這時候,拓跋禦也抱著沈之喬走了出來,兩人的衣裳都有些淩亂,向南目光所及,連忙垂下了頭。
有些東西在心裡越發明了,難怪太皇太後讓他往後便一直跟著這位姑娘,本來心裡還有些不樂意,但是現在……從小皇帝一臉的擔憂可知,這位姑娘對小皇帝而言,絕非一般!
而小皇帝的後位至今懸空,這位姑娘說不準就是日後鳳位上的主人了。
“開門!”拓跋禦怒吼,一雙眼卻始終看著懷裡虛弱呼吸的人兒。
向南冷汗冒了出來,心下微惱,竟忘了開門。
於是連忙跑上去把門打開,規矩的站在一邊。
拓跋禦抿著唇,在踏出房門之際,俯身用臉寒風對她臉的肆虐,雙手箍筋她,大步走了出去。
走了幾步又似乎想到了什麼,他忙折回了屋,“向南,立即去朝暉殿請蘭君神醫,半盞茶的時候人還未到,院子裡的白綾下一個吊的就是你!”

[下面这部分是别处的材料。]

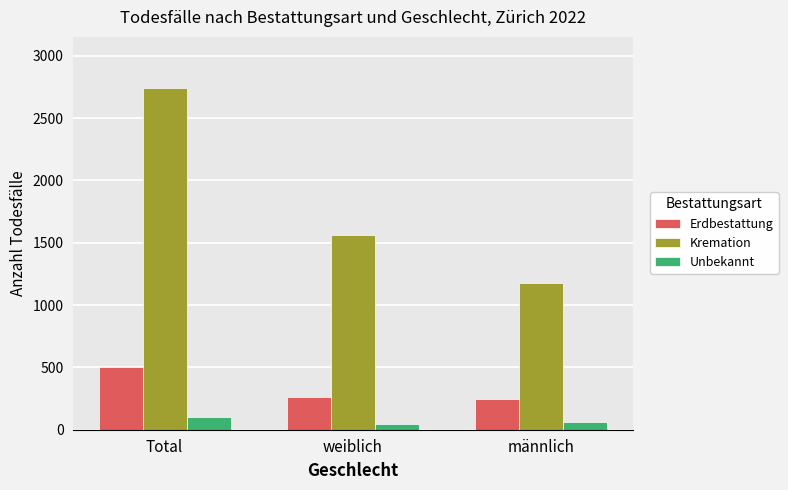

What is the total value across all series at männlich?

1480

向南臉一白,從門內看了眼在月光下孤零零掛著的白綾,打了一個寒顫,忙道了聲是,也不顧得膽怯低著頭小跑了出去。
拓跋禦臉色很冷,似能從臉上刮出冰片來,他抱著她走進臥室,將她小心的放在榻上,拿過被子替她蓋上。
雙眉攏緊,又氣又恨地看著她。
看見她唇間動了動,像是在說什麼,附耳過去,她又不說了。
擰眉,伸手摸了摸她的額頭,還是很燙,煩躁的看了眼門口,已經不耐煩到了極點。
“拓跋禦……”
拓跋禦聽見聲音,抬眸看著她,卻見她一雙大眼疑惑的看著他,似乎分不清真假。
鳳眸微閃,拓跋禦探手附上她的臉,輕輕的扶著,低頭在她的額上,眼睛上,細細的啄吻,帶著能讓人心安穩的嗓音,柔柔道,“之之,沒事的,朕不會讓你有事,相信朕……”

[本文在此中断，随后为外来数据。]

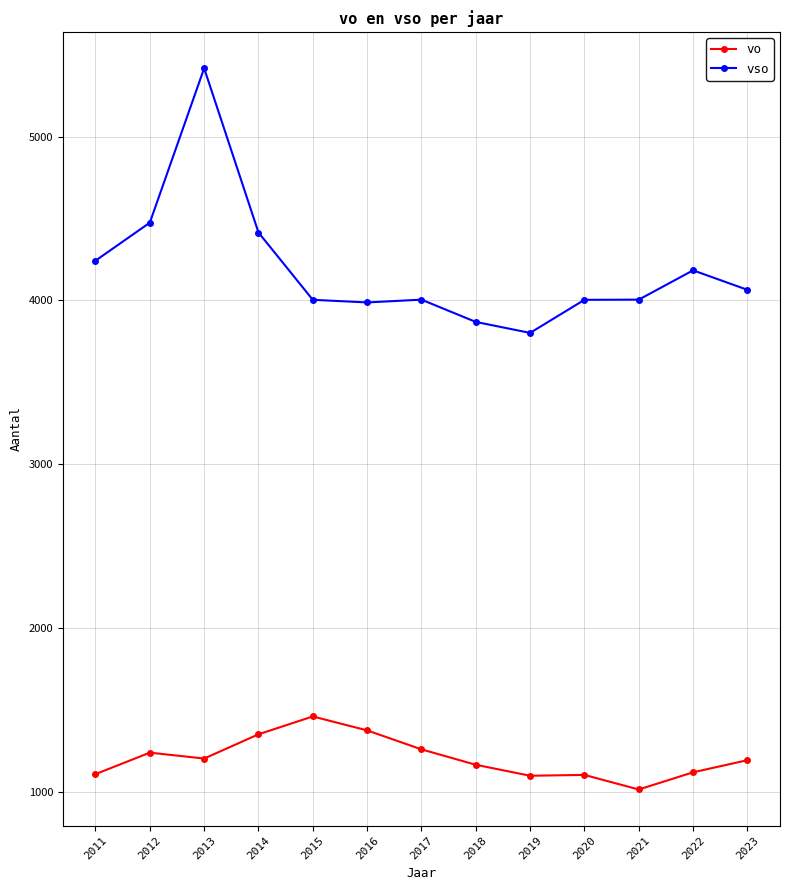

Rank the series by their maximum value, from lowest to highest.

vo, vso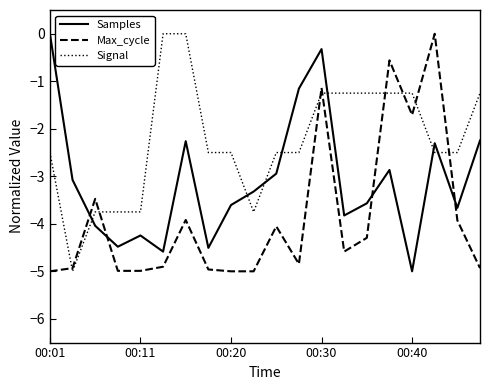

True or false: Max_cycle and Samples cross at least once.

True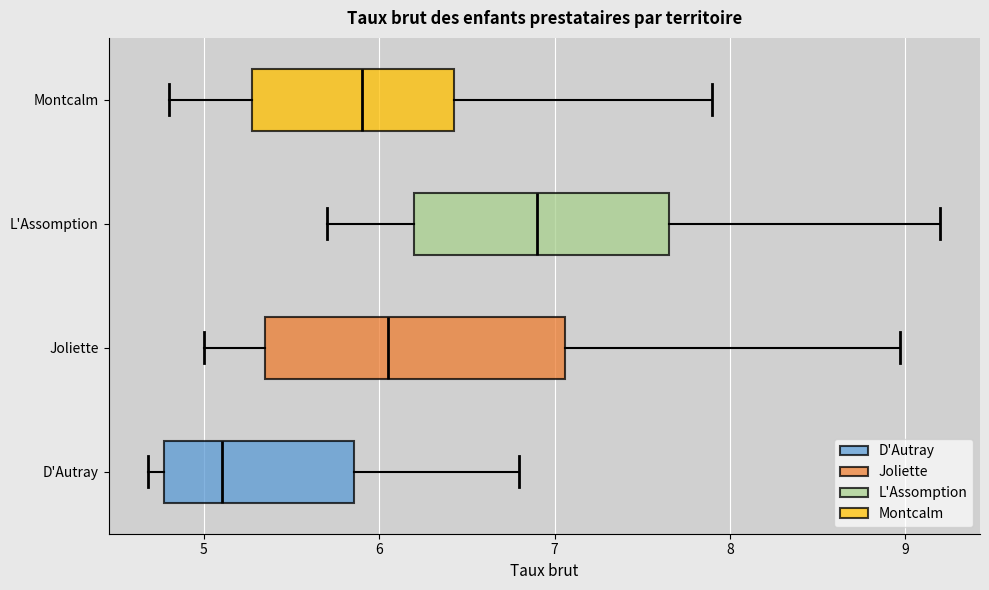

Comparing the boxes themselves (not the whiskers), which one is the widest?

Joliette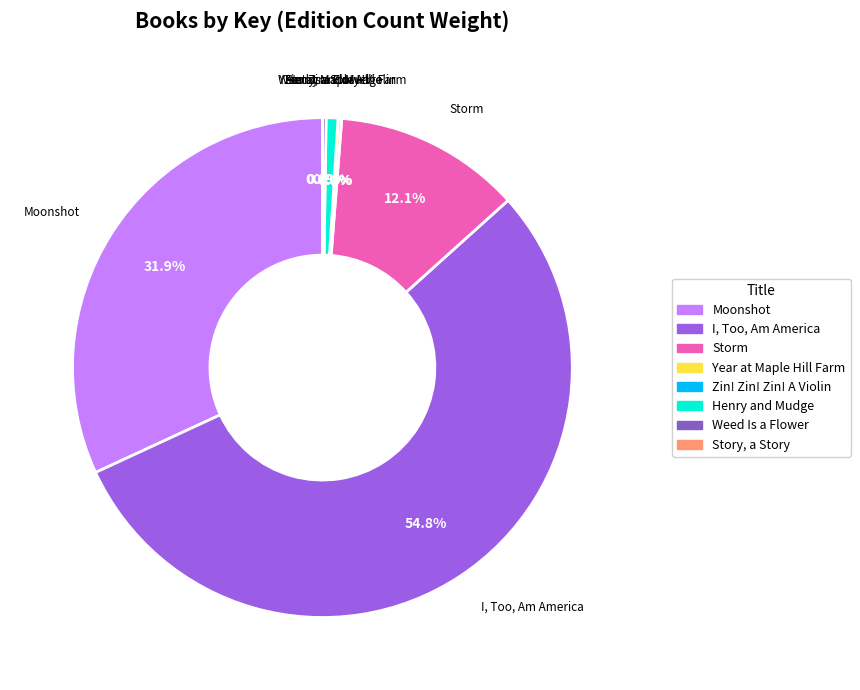

What percentage is NOT represented by I, Too, Am America?

45.2%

頭很痛,可是他的聲音能讓她的疼意減緩,在他柔情的注視下,沈之喬緩緩閉上了眼,隻是簇緊的眉峰讓她看起來不那麼好。
拓跋禦在她眉尖吻了吻,這時候,向南被一陣風吹了進來,戴在頭上的太監冒也是歪的,他在外間說道,“皇上,奴才回來了!”
“讓蘭君神醫進來!”拓跋禦從床沿邊站了起來,一雙眼卻仍舊盯著床榻上的人兒,目光幽深處,全是濃鬱的憂。
不一會兒,樓蘭君在向南的指領下從外間走了進來,當看到榻上的沈之喬時,臉瞬間黑了下來。
冷著臉掃了一眼向南,當時他說是皇上急招,也沒具體說明為什麼,他也擔憂某人出事,也就跟他過來了。
若是當時他說清楚,要救的人是床上的人,看他還來不來?!
向南不明所以,很無辜的接受了他一記冷眼,很是莫名其妙。
拓跋禦皺著的眉宇一直不曾舒緩,淡淡看了眼樓蘭君,“蘭君,朕叫你來不是讓你陪朕站著!”